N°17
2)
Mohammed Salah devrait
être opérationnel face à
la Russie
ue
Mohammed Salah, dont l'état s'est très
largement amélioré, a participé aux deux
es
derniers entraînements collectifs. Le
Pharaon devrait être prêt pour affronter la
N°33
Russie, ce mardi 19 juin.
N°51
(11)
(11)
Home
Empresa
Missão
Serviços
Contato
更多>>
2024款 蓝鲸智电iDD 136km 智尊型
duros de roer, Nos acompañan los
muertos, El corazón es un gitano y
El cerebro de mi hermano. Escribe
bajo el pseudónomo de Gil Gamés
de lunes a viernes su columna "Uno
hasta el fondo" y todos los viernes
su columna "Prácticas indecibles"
##########
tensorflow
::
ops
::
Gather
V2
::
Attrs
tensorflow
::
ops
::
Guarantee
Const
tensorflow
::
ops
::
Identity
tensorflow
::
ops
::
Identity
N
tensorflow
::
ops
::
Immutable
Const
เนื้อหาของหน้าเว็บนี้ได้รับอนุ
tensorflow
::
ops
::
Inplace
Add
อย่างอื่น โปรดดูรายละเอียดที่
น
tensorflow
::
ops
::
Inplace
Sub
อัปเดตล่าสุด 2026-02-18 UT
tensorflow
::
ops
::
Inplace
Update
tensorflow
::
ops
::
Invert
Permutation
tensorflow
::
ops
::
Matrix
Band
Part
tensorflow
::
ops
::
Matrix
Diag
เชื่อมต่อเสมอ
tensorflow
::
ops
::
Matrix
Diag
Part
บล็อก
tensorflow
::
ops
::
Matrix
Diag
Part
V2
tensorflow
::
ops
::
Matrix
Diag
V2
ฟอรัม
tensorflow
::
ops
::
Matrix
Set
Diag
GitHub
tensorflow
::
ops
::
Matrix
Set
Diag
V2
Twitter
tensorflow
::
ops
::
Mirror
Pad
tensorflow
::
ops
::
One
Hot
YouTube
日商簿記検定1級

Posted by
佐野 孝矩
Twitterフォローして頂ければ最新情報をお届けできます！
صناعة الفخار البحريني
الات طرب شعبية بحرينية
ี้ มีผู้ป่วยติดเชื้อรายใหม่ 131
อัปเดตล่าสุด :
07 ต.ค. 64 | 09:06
##########
### EXERCISE INSTRUCTIONS
Whenever a line in the listing above includes the word "viernes", return that line.

### REPLY
de lunes a viernes su columna "Uno
hasta el fondo" y todos los viernes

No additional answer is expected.